== AIM ==
Reproduce word for word every line from the one containing "pose: elev=100.5 azim=16.1" up to and including the last line, leaving the pictures out of your answer.

▬▬▬▬▬▬▬▬▬▬

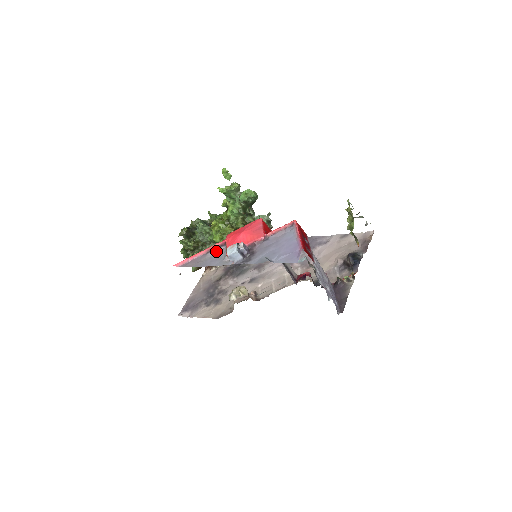
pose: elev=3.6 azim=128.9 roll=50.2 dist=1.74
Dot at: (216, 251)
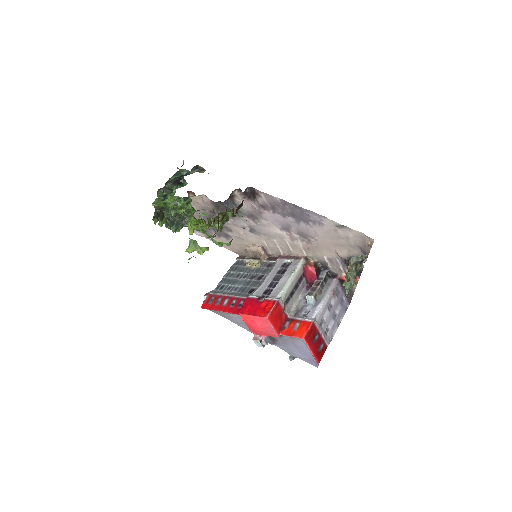
Dot at: (236, 316)
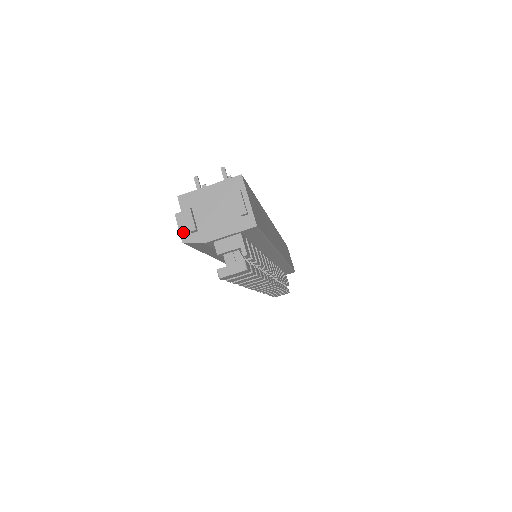
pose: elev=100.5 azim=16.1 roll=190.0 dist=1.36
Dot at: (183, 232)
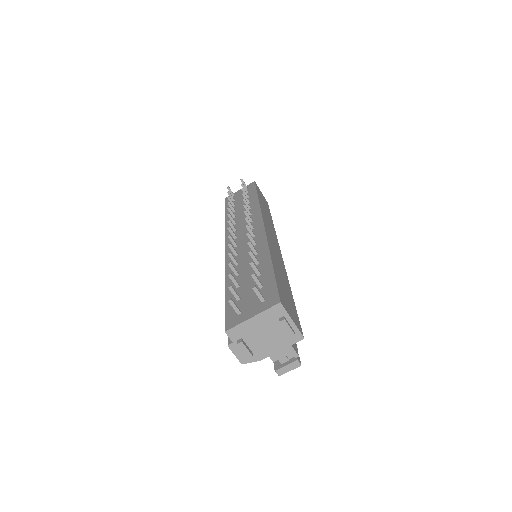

▬▬▬▬▬▬▬▬▬▬

== COMPLETED TASK ==
pose: elev=100.5 azim=16.1 roll=190.0 dist=1.36
Dot at: (183, 232)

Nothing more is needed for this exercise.